**AIM OF THE TASK**: Report every line of the material below that contains the word "across". Copy each of those lines in full.

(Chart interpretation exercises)
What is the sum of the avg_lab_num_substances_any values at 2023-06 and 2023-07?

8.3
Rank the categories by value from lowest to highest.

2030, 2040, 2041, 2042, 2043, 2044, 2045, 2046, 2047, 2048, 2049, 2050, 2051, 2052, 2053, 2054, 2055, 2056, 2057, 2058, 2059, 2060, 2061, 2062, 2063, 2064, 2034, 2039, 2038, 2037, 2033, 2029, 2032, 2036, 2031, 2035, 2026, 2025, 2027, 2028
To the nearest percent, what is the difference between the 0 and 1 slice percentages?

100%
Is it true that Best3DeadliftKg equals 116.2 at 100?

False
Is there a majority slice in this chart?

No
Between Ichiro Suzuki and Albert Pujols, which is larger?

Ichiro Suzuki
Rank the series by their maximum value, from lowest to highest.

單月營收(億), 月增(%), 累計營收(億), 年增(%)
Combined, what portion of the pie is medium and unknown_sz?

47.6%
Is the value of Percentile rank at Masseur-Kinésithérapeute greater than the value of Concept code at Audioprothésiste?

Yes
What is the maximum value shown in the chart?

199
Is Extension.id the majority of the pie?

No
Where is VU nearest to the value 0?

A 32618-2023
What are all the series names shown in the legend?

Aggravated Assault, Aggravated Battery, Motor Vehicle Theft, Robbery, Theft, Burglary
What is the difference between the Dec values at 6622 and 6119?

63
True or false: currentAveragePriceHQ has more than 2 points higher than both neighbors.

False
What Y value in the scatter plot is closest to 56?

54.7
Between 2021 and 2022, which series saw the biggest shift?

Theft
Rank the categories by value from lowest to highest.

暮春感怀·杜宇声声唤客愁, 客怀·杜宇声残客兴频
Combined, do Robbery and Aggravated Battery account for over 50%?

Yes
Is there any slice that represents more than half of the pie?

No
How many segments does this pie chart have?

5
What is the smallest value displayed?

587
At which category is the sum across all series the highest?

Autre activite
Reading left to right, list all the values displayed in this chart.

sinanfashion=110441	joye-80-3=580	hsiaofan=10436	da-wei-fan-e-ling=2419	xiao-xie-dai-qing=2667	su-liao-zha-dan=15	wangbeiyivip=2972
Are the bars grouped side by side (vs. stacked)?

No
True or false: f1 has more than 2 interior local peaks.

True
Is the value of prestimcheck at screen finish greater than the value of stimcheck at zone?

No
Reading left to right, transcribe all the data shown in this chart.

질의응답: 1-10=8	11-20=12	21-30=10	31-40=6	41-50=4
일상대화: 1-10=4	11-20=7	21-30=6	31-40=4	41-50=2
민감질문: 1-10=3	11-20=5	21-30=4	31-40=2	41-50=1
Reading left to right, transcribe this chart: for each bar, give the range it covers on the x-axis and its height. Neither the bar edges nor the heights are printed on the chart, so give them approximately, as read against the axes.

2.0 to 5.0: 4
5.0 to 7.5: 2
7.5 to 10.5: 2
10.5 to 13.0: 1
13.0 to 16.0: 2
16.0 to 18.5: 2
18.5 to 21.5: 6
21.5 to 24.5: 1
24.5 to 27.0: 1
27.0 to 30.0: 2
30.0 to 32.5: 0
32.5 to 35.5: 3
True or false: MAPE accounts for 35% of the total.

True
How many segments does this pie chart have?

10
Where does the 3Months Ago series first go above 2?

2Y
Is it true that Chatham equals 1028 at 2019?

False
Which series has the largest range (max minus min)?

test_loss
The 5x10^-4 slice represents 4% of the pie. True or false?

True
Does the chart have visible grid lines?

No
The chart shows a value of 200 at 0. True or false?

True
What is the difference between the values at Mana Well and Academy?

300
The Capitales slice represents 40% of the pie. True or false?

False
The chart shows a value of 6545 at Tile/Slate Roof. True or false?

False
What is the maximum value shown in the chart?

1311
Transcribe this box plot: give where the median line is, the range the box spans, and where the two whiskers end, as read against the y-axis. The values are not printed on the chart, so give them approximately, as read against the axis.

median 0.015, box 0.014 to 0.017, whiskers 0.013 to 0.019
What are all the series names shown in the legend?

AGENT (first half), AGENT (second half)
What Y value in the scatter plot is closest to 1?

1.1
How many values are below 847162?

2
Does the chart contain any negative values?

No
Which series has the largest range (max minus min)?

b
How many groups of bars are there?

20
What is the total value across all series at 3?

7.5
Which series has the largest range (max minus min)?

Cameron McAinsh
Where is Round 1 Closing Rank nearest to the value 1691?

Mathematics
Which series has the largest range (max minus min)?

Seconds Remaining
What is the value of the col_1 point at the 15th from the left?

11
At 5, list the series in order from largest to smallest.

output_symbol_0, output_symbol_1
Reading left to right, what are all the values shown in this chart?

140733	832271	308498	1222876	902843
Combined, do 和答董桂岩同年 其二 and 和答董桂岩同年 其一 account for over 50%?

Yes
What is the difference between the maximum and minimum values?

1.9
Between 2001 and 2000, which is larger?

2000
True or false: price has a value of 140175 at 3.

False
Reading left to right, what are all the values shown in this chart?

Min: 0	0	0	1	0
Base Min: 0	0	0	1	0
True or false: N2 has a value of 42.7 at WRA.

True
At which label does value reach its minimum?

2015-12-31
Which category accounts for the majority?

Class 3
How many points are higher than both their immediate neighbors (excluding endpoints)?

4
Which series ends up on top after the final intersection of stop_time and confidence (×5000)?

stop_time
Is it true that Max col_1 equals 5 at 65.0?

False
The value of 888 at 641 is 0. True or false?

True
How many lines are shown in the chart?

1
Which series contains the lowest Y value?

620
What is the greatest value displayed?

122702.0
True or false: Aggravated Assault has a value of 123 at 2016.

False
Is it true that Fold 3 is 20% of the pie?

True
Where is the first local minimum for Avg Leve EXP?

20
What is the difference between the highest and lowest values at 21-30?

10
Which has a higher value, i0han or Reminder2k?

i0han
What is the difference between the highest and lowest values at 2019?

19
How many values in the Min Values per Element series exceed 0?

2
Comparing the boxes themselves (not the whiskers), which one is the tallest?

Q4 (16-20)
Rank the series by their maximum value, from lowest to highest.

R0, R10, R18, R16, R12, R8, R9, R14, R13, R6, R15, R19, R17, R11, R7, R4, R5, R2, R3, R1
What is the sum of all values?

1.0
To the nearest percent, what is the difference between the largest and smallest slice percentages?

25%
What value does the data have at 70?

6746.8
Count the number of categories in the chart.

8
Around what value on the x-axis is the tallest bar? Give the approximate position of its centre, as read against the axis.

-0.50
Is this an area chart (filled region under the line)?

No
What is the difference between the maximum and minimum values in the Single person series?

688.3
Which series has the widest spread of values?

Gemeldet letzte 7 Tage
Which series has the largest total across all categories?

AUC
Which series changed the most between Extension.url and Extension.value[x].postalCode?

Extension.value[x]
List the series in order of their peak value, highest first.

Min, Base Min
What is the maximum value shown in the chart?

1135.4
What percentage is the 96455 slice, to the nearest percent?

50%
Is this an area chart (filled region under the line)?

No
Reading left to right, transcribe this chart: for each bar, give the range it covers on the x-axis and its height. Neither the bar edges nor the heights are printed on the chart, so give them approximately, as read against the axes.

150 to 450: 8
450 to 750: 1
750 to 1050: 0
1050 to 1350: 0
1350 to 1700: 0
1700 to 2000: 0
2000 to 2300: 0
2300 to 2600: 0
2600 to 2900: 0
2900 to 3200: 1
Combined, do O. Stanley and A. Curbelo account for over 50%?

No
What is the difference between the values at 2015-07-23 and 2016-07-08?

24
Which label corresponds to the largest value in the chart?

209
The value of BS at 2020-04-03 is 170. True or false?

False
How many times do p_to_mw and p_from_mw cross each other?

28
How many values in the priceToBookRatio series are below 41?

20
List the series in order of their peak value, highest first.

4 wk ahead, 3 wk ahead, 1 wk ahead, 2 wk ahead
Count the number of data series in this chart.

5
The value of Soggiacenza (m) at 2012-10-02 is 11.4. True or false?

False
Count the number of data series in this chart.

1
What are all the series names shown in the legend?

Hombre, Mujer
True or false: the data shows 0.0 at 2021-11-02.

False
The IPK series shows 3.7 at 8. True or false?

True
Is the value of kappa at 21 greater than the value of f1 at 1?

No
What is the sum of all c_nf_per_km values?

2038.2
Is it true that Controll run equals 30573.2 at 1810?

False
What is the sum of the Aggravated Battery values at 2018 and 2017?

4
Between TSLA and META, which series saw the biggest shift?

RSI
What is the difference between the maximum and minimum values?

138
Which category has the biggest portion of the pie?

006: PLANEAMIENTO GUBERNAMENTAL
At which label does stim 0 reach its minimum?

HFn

**SOLUTION TO THIS TASK**:
At which category is the sum across all series the highest?
What is the total value across all series at 3?
Which series has the largest total across all categories?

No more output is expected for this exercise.